The proper treatment will depend on several factors, including the type and frequency of the headache and its cause. Treatment may include education, counseling, stress management, biofeedback, and medications. The treatment prescribed for you will be tailored to meet your specific needs.
- Headache education includes identifying and recording what triggers your headache, such as lack of sleep, not eating at regular times, eating certain foods or additives, caffeine, environment, or stress.
- Counseling in the form of one-on-one sessions, group therapy, or support groups can help you identify your headache triggers and teach you useful coping techniques.
- Stress management: to successfully treat headaches, it is important for you to identify what causes or triggers the headaches. Then you can learn ways to cope or remove the stressful activities or events. Relaxation techniques are helpful in managing stress and include deep breathing exercises, progressive muscle relaxation, mental imagery relaxation, or relaxation to music.
- Biofeedback: biofeedback equipment includes sensors connected to your body to monitor your involuntary physical responses to headaches, such as breathing, pulse, heart rate, temperature, muscle tension, and brain activity. By learning to recognize these physical reactions and how the body responds in stressful situations, biofeedback can help you learn how to release and control tension that causes headaches.
- Medications: There are three types of headache medications, including symptomatic relief, abortive, and preventive medications.
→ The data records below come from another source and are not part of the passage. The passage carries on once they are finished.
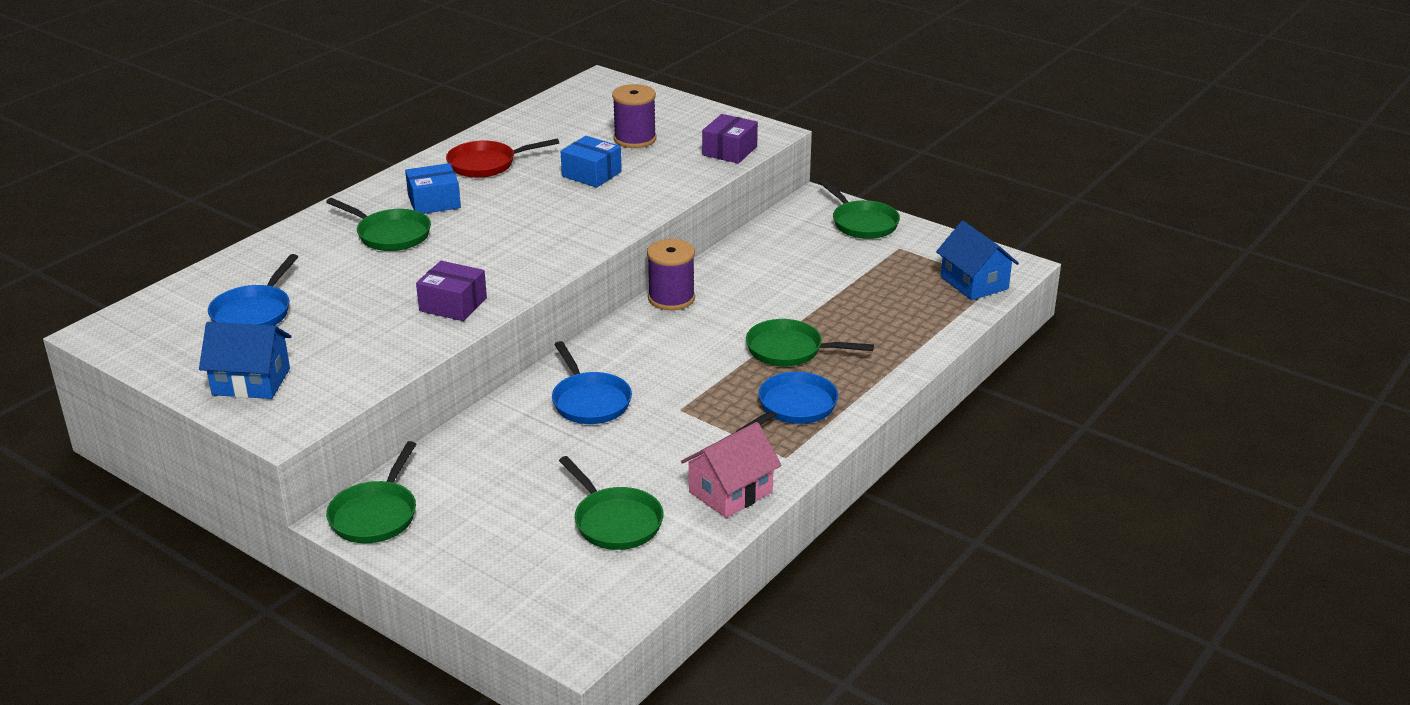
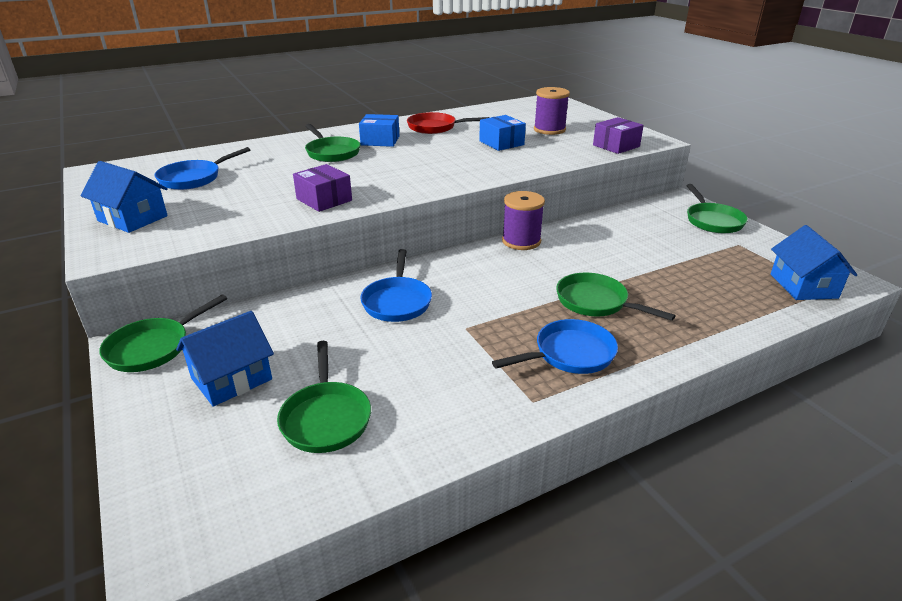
camera: 25 degrees right, 0 degrees up
pink house [681,422,782,518] -> none
none -> blue house [176,311,274,407]

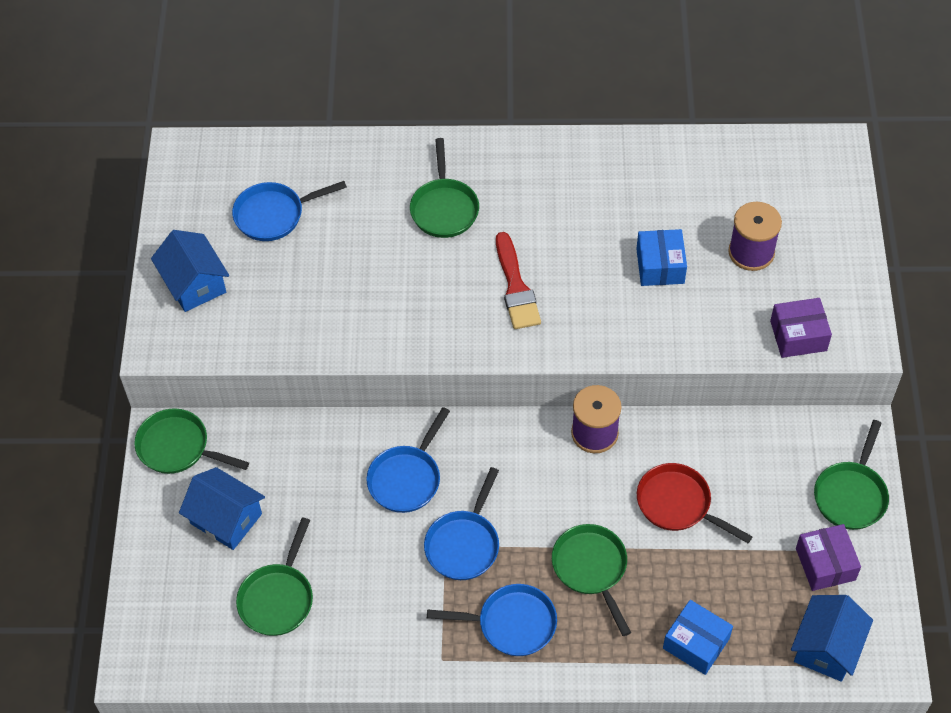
camera: 30 degrees right, 25 degrees up
green pan [99,294,227,372] -> green pan turned 45 degrees clockwise [134,408,249,474]
blue house [176,311,274,407] -> blue house turned 45 degrees clockwise [179,467,265,550]
purple box [293,164,352,212] -> purple box moved to [796,524,861,591]
blue box [359,114,399,147] -> blue box moved to [663,600,733,675]
red pan [407,112,489,134] -> red pan moved to [637,463,753,543]
none -> blue pan [424,467,499,580]
none -> red brush [496,232,541,329]

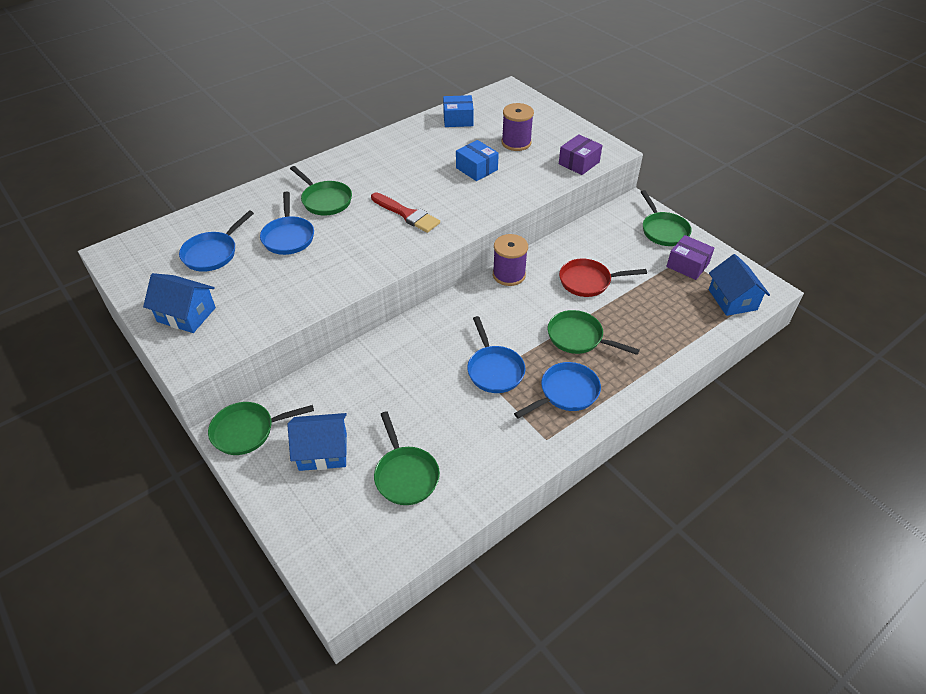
camera: 40 degrees left, 10 degrees down
blue pan [366,407,450,513] -> blue pan moved to [260,192,314,255]
blue box [663,600,733,675] -> blue box moved to [443,95,474,127]

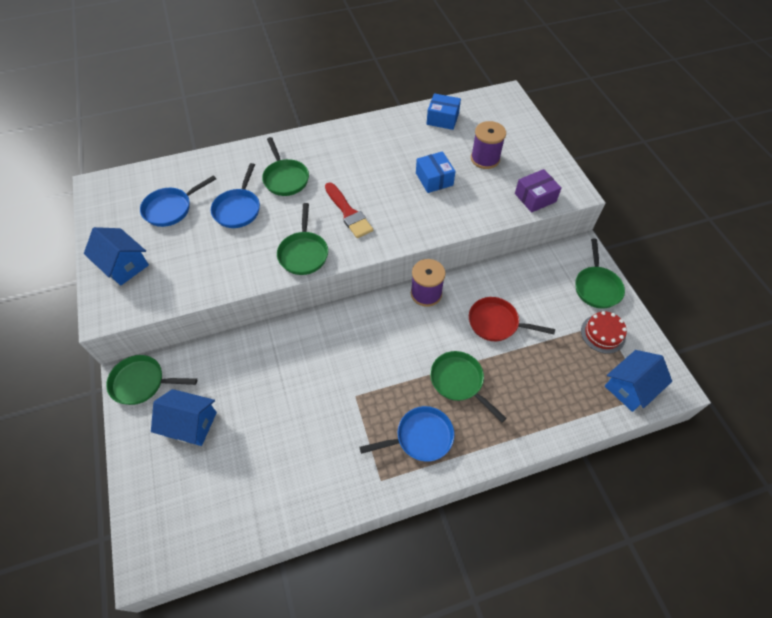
camera: 20 degrees right, 10 degrees up
green pan [374,411,440,505] -> green pan moved to [277,203,328,275]
blue pan [467,316,525,393] -> none
purple box [666,235,714,280] -> red cake [581,311,627,354]
blue house [709,254,770,316] -> blue house turned 45 degrees clockwise [605,350,672,412]

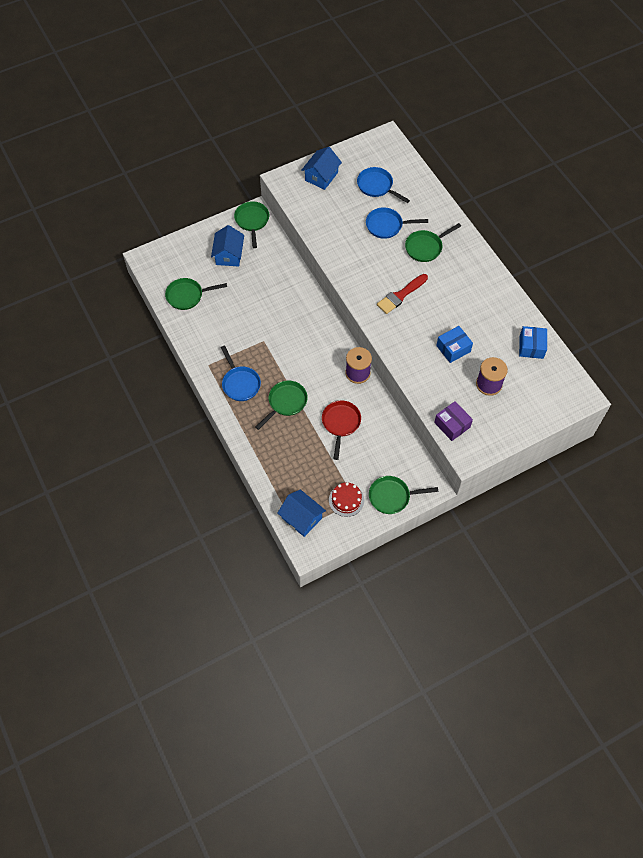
camera: 80 degrees right, 5 degrees up
green pan [277,203,328,275] -> green pan moved to [165,278,227,310]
Procedures for Head and Neck Pain
These are typical procedure performed by a pain specialist for head and neck pain depending on the cause.
- Cervical Epidural Steroid Injections
- Cervical Facet Joint Injections
- Medial Branch Blocks for Cervical Facets
- Radio Frequency Ablation of Medial Branch Nerves
- Greater occipital Nerve Blocks, Pulsed Radio
- Frequency Third Occipital Nerve Blocks, Radiofrequency of TON.
- Trigger point injections
- Botox injections of trigger points
- Spenopalatine, Gasserian, Trigeminal ganglion blocks and neurolysis
- Occipital Nerve Peripheral Stimulation- Trial and Implant of stimulator.
- Intraarticular Temporomandibular joint injections, Botox Rx of Masseter muscles.